==== TESTO SCELTO

Ingentem struxere pyram, cui frondibus atris/intexunt latera et feralis ante cupressos/costituunt……reliquias vino et bibulam lavere favillam
…Erigono una grande pira, le intrecciano a lato fronde oscure/ e le pongono davanti il cipresso funereo…… i resti e le braci aspergono di vino.
(Eneide, libro VI, vv. 215 e segg.)

Il 29 aprile Trelawny accompagna Mary, Claire e Percy Florence a San Terenzo. Il giorno dopo arrivano Shelley e i Williams con i mobili, traghettati via mare per mezzo di due barche. Avrebbe scritto Mary, anni dopo:

… Il luogo era troppo bello e non sembrava di questa terra: la lontananza di ogni traccia di civiltà, il mare ai nostri piedi, il suo incessante mormorio e il suo mugghio nelle nostre orecchie – tutto invitava la mente a meditare su strani pensieri e, sollevandola dalla quotidianità, l’induceva a familiarizzare con l’irreale. Una sorta di incantesimo ci circondava.

Un’atmosfera piena di prodigi, come un incantesimo, li carpisce; il riverbero azzurro del cielo e del mare li stordisce: avvengono fatti straordinari, visioni che non sanno se siano incubi del sonno o allucinazioni da laudano o manifestazioni di una realtà, di più, di un disegno, ultrasensibili.

Mary è di nuovo incinta e sta male, passa lunghe ore sdraiata su un materasso a causa dei dolori che la prendono al ventre se sta in posizione eretta.

Arriva la barca, la Don Juan, subito ribattezzata Ariel, costruita a Genova insieme al Bolivar di Byron, che transitando un mattino davanti al piccolo borgo atterrisce gli abitanti sparando sei colpi di cannone come saluto agli amici da parte del Lord.

Tutti schierati sulla spiaggia le danno il benvenuto battendo le mani. “Fu così che imprevidenti mortali diedero il benvenuto alla Morte, che aveva nascosto le sue sinistre fattezze sotto una maschera attraente” scriverà Mary a Maria Gisborne.

A Jane

Un nuovo amore, per Shelley, Jane, che canta con voce acuta: Shelley le regala una chitarra e le dedica versi dolcissimi, A Jane, L’invito, Il ricordo, Con una chitarra:

… Tu, più bella e più lucente, vieni, andiamo…
Sorella radiosa del giorno,
su svegliati, alzati e andiamo
ai boschi selvaggi e ai piani,
e alle pozze d’acqua…

Shelley insegue sempre più angosciosamente quello che non riesce a trovare, il significato della vita. E sempre più si lascia andare al richiamo della natura e al sogno di un amore universale, assoluto.

========
==== DATI DA ESAMINARE

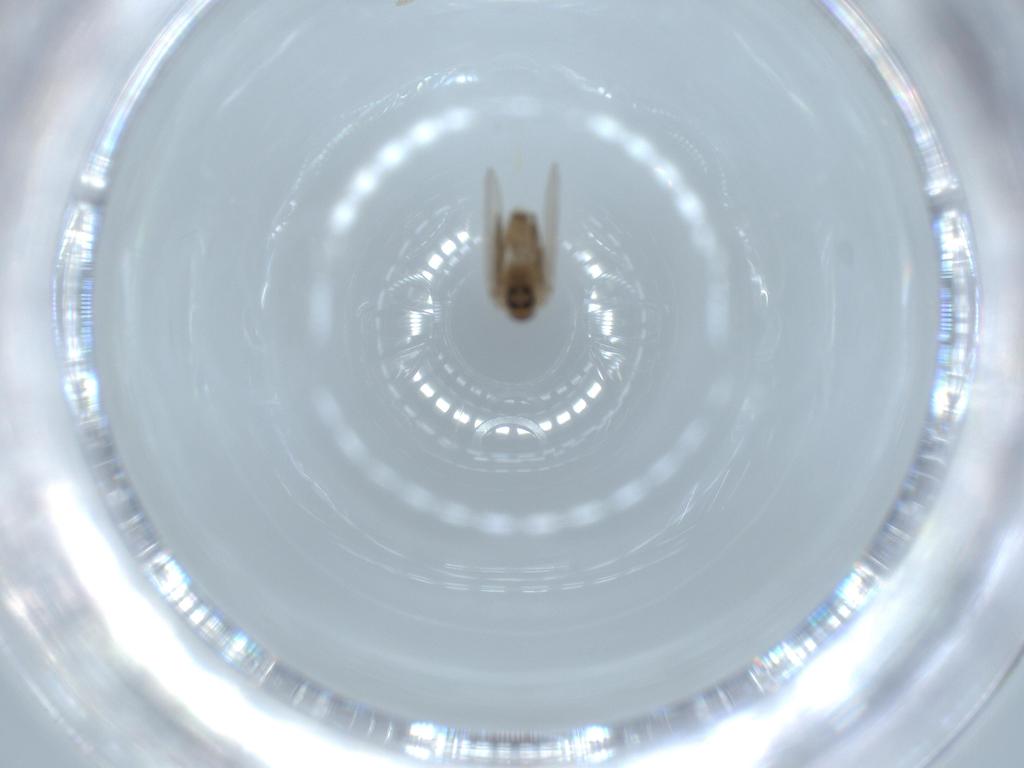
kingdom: Animalia
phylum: Arthropoda
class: Insecta
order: Diptera
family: Psychodidae
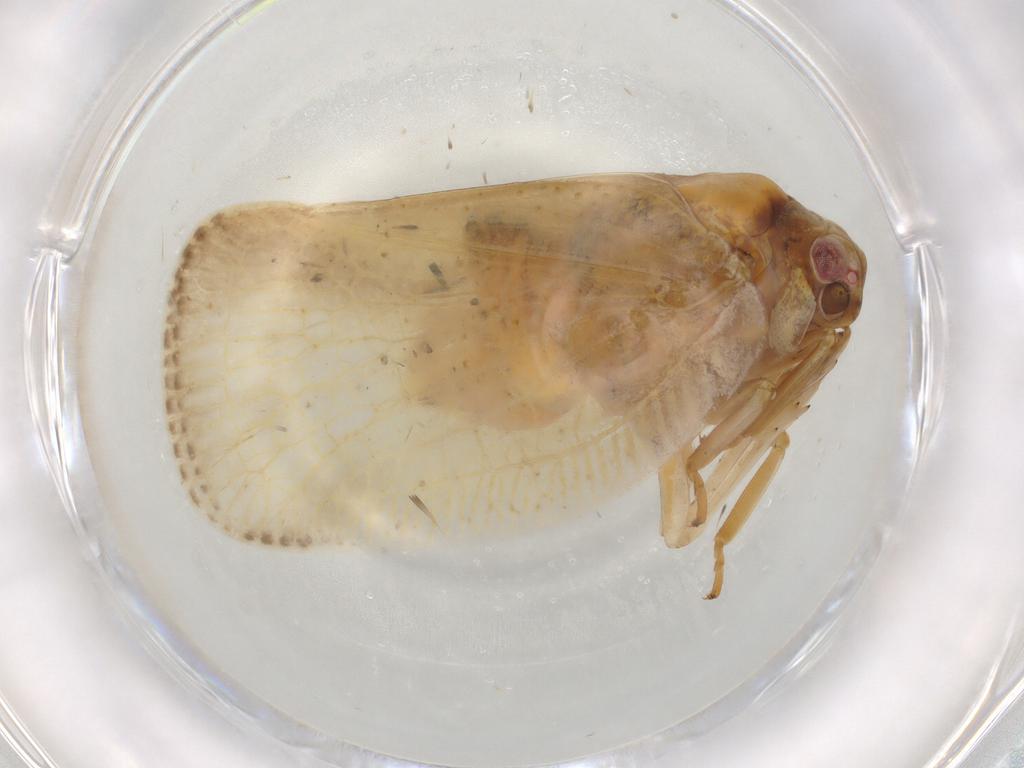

========

*USO DELLE INFORMAZIONI*
• A. Rispondi a queste domande sul brano dedicato a Shelley a San Terenzo:
(i) In quale giorno Trelawny accompagna Mary, Claire e Percy Florence a San Terenzo?
(ii) Con quale nome viene ribattezzata la barca Don Juan?
(iii) Che cosa regala Shelley a Jane?
• B. Trascrivi fedelmente il passo del brano su Shelley a San Terenzo compreso tra "Mary è di nuovo" e "in posizione eretta.", estremi inclusi.
L'elenco è materiale a sé, distinto dal brano.

*SOLUZIONI*
• A.
(i) Il 29 aprile.
(ii) Ariel.
(iii) Una chitarra.

• B.
Mary è di nuovo incinta e sta male, passa lunghe ore sdraiata su un materasso a causa dei dolori che la prendono al ventre se sta in posizione eretta.